-------- Given records --------

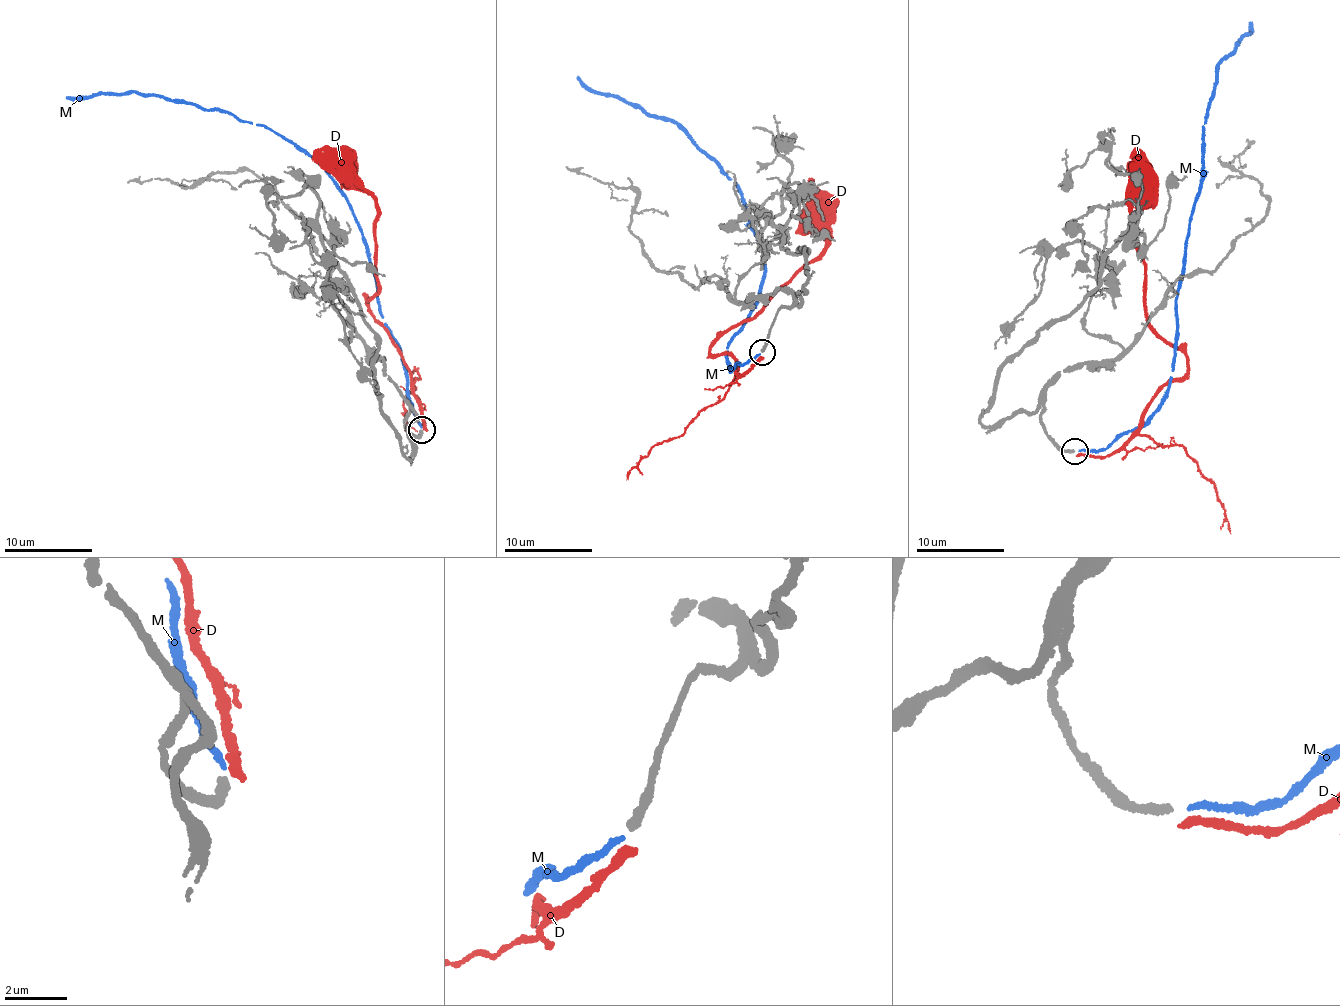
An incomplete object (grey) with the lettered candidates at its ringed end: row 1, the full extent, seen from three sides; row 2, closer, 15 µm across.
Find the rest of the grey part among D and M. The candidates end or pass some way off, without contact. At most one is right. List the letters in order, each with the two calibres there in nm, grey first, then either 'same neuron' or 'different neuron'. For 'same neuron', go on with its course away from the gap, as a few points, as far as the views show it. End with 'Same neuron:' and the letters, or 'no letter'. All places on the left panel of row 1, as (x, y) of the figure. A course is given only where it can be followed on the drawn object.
D: 240/280 nm | different neuron
M: 240/170 nm | same neuron | via (422, 428), (402, 353), (380, 311), (371, 254), (342, 190), (317, 161), (214, 108), (127, 90), (65, 96)
Same neuron: M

--------

▶ Work request
Skipping any pictures, copy the entries exactly as they appear.

▶ Problem solution
An incomplete object (grey) with the lettered candidates at its ringed end: row 1, the full extent, seen from three sides; row 2, closer, 15 µm across.
Find the rest of the grey part among D and M. The candidates end or pass some way off, without contact. At most one is right. List the letters in order, each with the two calibres there in nm, grey first, then either 'same neuron' or 'different neuron'. For 'same neuron', go on with its course away from the gap, as a few points, as far as the views show it. End with 'Same neuron:' and the letters, or 'no letter'. All places on the left panel of row 1, as (x, y) of the figure. A course is given only where it can be followed on the drawn object.
D: 240/280 nm | different neuron
M: 240/170 nm | same neuron | via (422, 428), (402, 353), (380, 311), (371, 254), (342, 190), (317, 161), (214, 108), (127, 90), (65, 96)
Same neuron: M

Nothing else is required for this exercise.